I am doing a cohort analysis using the table TRANSACTIONS. Below is the table schema,
USER_ID NUMBER,
PAYMENT_DATE_UTC DATE,
IS_PAYMENT_ADDED BOOLEAN
Below is a quick query to see how USER_ID 12345 (an example) goes through the different cohorts based on the date filter provided,
WITH RESULT(
SELECT
USER_ID,
TO_DATE(PAYMENT_DATE_UTC) AS PAYMENT_DATE,
SUM(CASE WHEN IS_PAYMENT_ADDED=TRUE THEN 1 ELSE 0 END) AS PAYMENT_ADDED_COUNT
FROM TRANSACTIONS
GROUP BY 1,2
HAVING PAYMENT_ADDED_COUNT>=1
ORDER BY 2
)
SELECT
COUNT(DISTINCT r.USER_ID),
SUM(r.PAYMENT_ADDED_COUNT)
FROM RESULT r
WHERE r.USER_ID=12345
AND (r.PAYMENT_DATE>='2021-02-01' AND r.PAYMENT_DATE<'2021-02-15')
The result for this query with the time frame (two weeks) would be
| 1 | 55 |
and this USER_ID would be classified as a Regular User Cohort (one who has made more than 10 payments) for the provided date filter
If the same query is run with the time frame as just one day say '2021-02-07'
, the result would be
| 1 | 10 |
and this USER_ID would be classified as as Occasional User Cohort (one who has made between 1 and 10 payments) for the provided date filter
I have this below query to bucket the USER_ID’s into the two different cohorts based on the sum of the payments added,
WITH
ALL_USER_COHORT AS
(SELECT
USER_ID,
SUM(CASE WHEN IS_PAYMENT_ADDED=TRUE THEN 1 ELSE 0 END ) AS PAYMENT_ADDED_COUNT
FROM TRANSACTIONS
GROUP BY USER_ID
),
OCASSIONAL_USER_COHORT AS
(SELECT
USER_ID,
SUM(CASE WHEN IS_PAYMENT_ADDED=TRUE THEN 1 ELSE 0 END ) AS PAYMENT_ADDED_COUNT
FROM TRANSACTIONS
GROUP BY USER_ID
HAVING (PAYMENT_ADDED_COUNT>=1 AND PAYMENT_ADDED_COUNT<=10)
),
REGULAR_USER_COHORT AS
(SELECT
USER_ID,
SUM(CASE WHEN IS_PAYMENT_ADDED=TRUE THEN 1 ELSE 0 END ) AS PAYMENT_ADDED_COUNT
FROM TRANSACTIONS
GROUP BY USER_ID
HAVING PAYMENT_ADDED_COUNT>10
)
SELECT
COUNT(DISTINCT ou.USER_ID) AS "OCCASIONAL USERS",
COUNT(DISTINCT ru.USER_ID) AS "REGULAR USERS"

——————————

## What this task involves:
According to the cohort analysis post, what defines a user in the Regular User Cohort?

## Scene images with camera geometry data:
——————————

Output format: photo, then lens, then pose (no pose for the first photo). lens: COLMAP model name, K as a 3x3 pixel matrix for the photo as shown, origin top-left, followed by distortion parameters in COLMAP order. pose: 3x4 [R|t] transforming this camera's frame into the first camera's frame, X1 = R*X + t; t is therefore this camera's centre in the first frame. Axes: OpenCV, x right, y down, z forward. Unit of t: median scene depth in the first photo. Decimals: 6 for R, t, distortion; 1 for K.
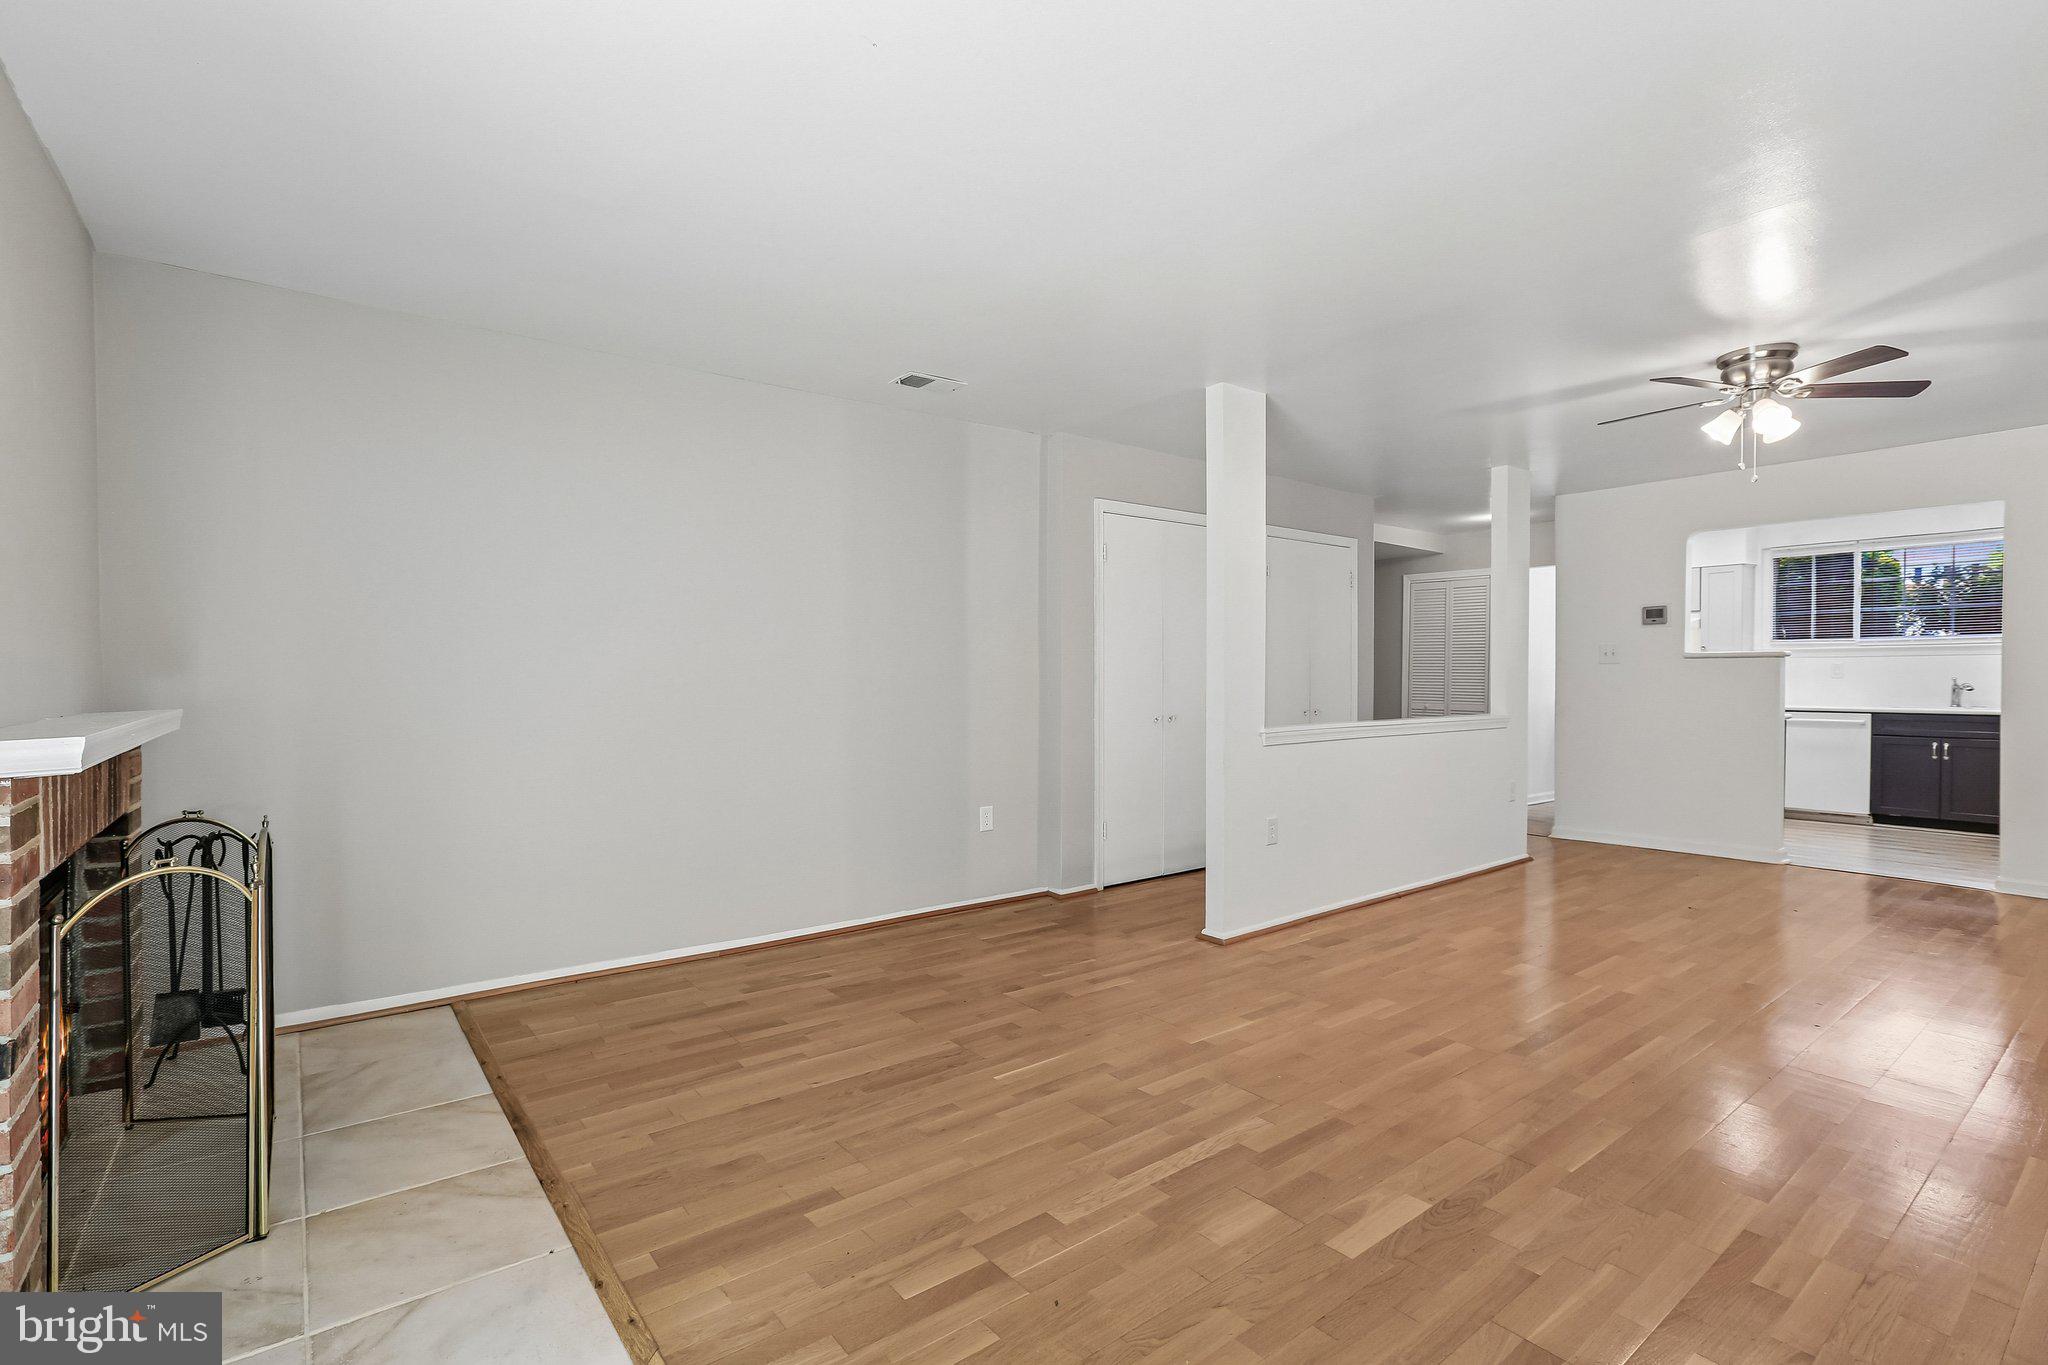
lens RADIAL K [[941.7, 0, 1026.2], [0, 941.7, 690.8], [0, 0, 1]] dist [-0.011791, 0.009373]
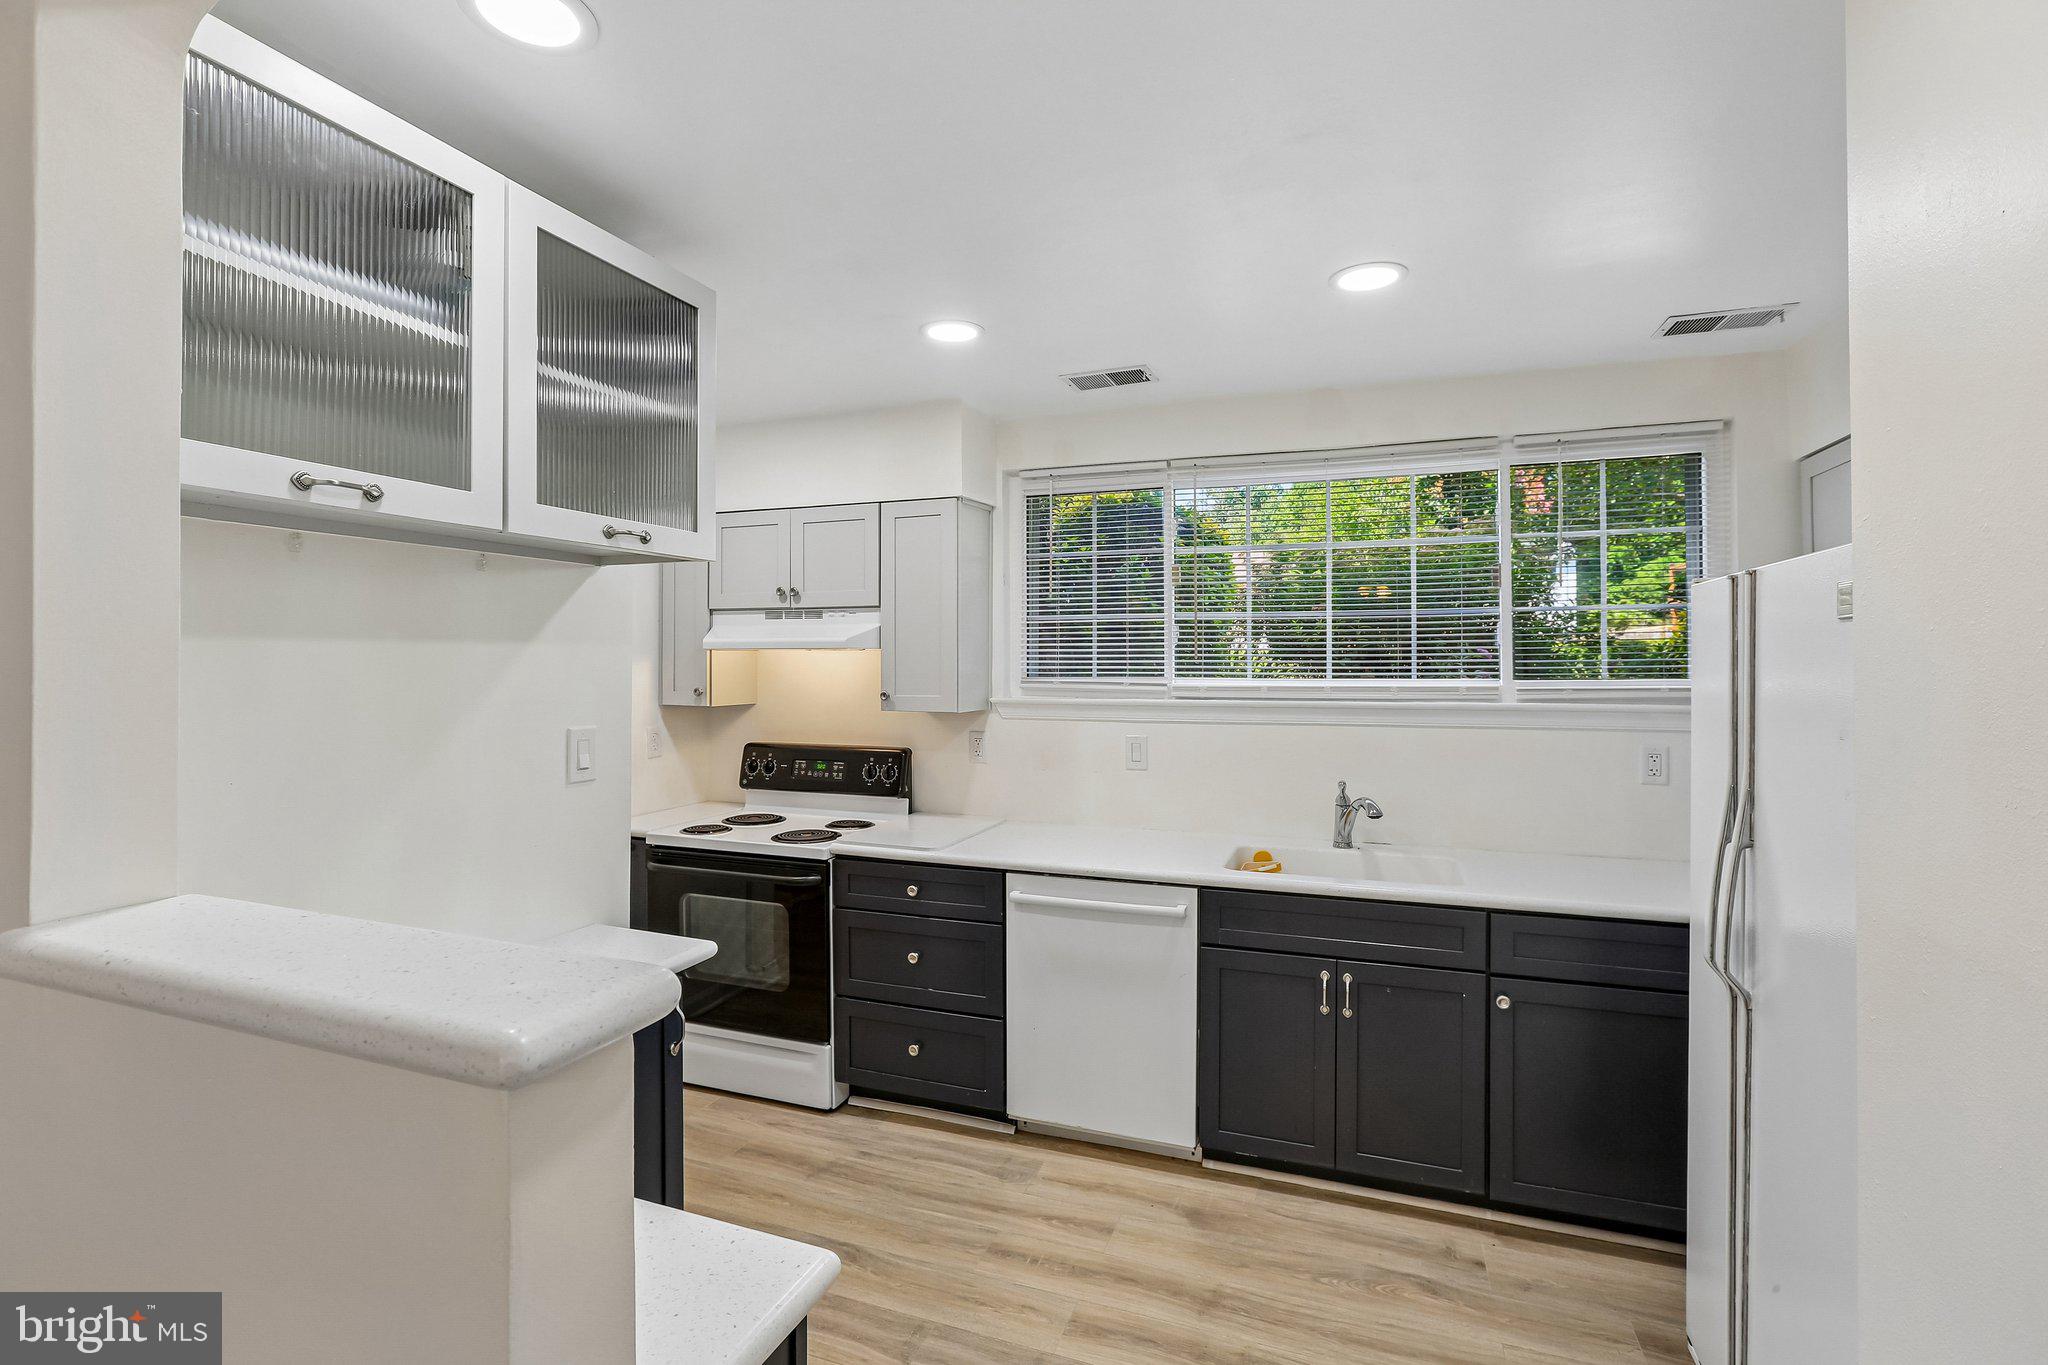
lens RADIAL K [[942.2, 0, 1024.0], [0, 942.2, 682.5], [0, 0, 1]] dist [-0.008150, 0.000690]
pose [[0.843646, -0.004735, 0.536879, 0.583794], [0.007758, 0.999964, -0.003370, -0.053108], [-0.536843, 0.007008, 0.843653, 0.656216]]
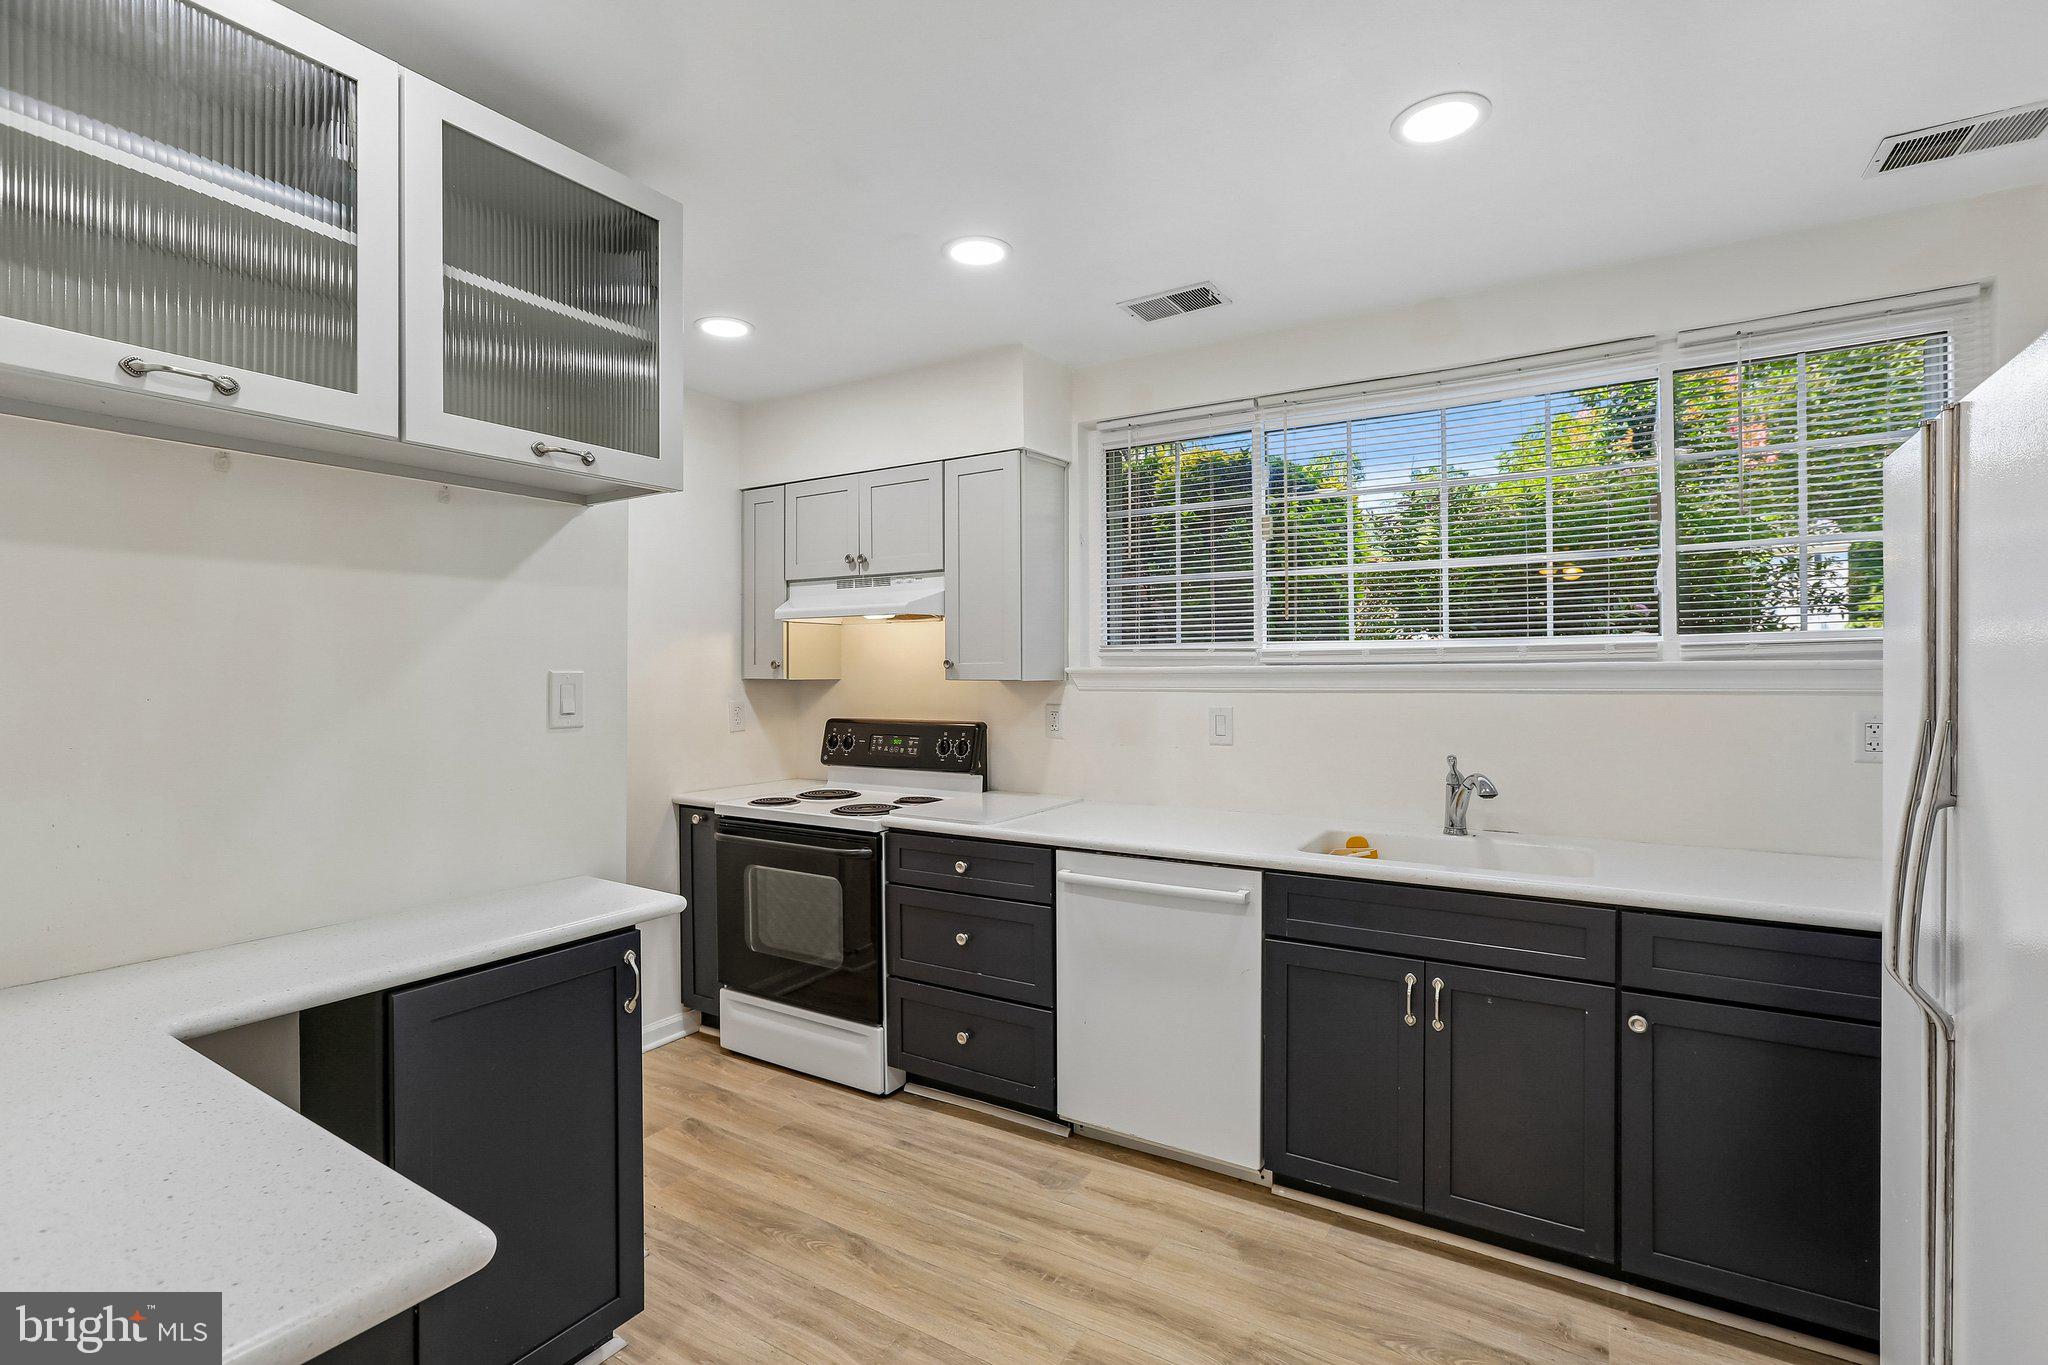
lens RADIAL K [[941.7, 0, 1026.2], [0, 941.7, 690.8], [0, 0, 1]] dist [-0.011791, 0.009373]
pose [[0.931368, -0.004669, 0.364050, 0.644791], [0.007526, 0.999951, -0.006430, -0.034253], [-0.364002, 0.008729, 0.931357, 0.661675]]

——————————

## Solved problem:
A user who has made more than 10 payments.